SUPPLIED PASSAGE:

☆ ☆ ☆

England Restaurants
We’ve compiled the best of the best in England - browse our top choices for Restaurants during your stay.
We’ve compiled the best of the best in England - browse our top choices for Restaurants during your stay.
There may only be 28 table seats and nine counter stools at this stripped-back Modern European Soho eatery, but the consistently great and unpretentious food, cheap wine, affable prices, and tremendous service more than make up for it. Once seated, expect deceptively simple starters and punchy Modern European mains like butternut ravioli with sage, slow-braised beef ribs, or slip sole with lemon butter. Flavors are big, bold, and brassy and sway gently with the seasons, while thoughtful desserts are only £9 a pop.
Candlelit at night, with a haunting Dickensian vibe, Andrew Edmunds is a permanently packed, old-school Soho dining institution. Tucked away behind Carnaby Street in a charming 18th-century town house, it's a cozy favorite whose unpretentious and keenly priced dishes draw on the tastes of Ireland, the Mediterranean, and the Middle East. Desserts like warm treacle tart or bread-and-butter pudding offer few surprises, but the wine's superb and famously reasonable. It could be larger, less creaky underfoot, and its wooden church pew seats more forgiving, but it's a deeply romantic way to get a taste of what Soho was like in days gone by.

☆ ☆ ☆

DATA TO EXAMINE:
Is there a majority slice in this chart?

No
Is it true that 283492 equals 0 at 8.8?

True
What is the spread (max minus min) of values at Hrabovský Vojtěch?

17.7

☆ ☆ ☆

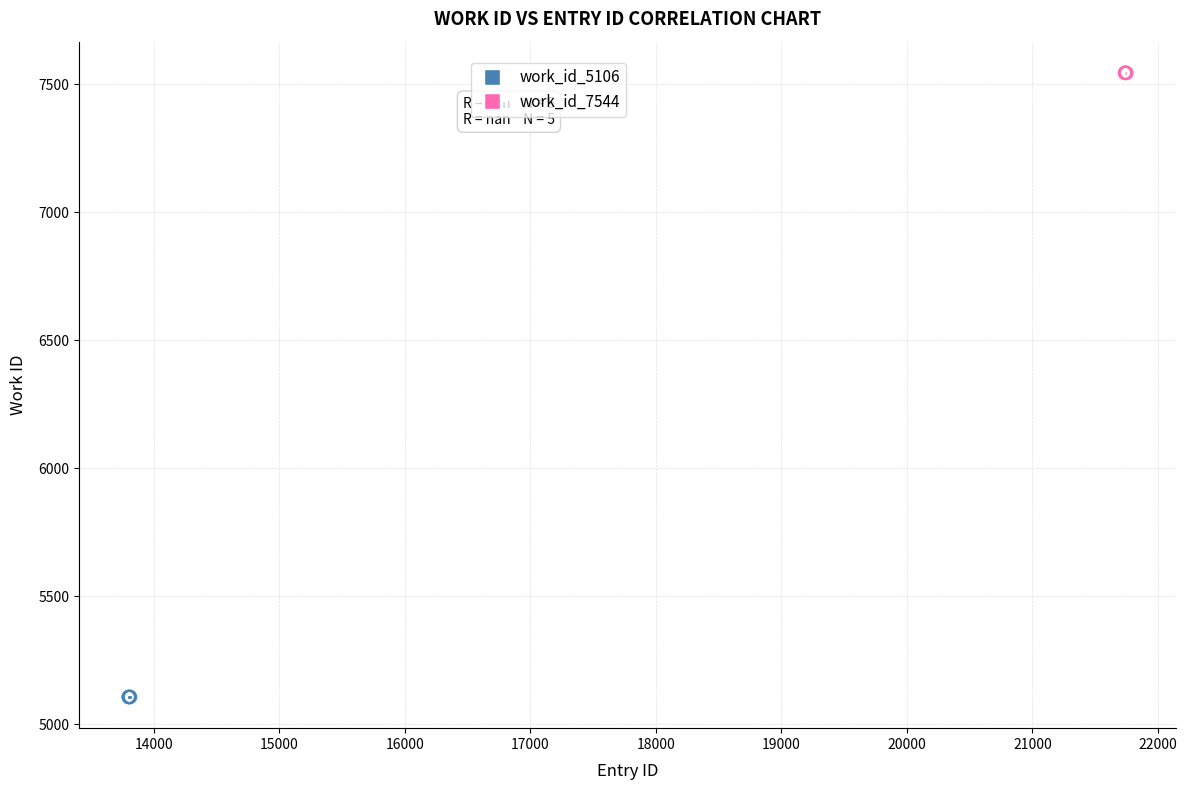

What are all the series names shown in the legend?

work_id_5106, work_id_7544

☆ ☆ ☆

INSTRUCTIONS TO FOLLOW: According to the restaurant listing, behind which street is Andrew Edmunds tucked away? The data shown here were taken from a separate source.

EXERCISE RESPONSE: Carnaby Street.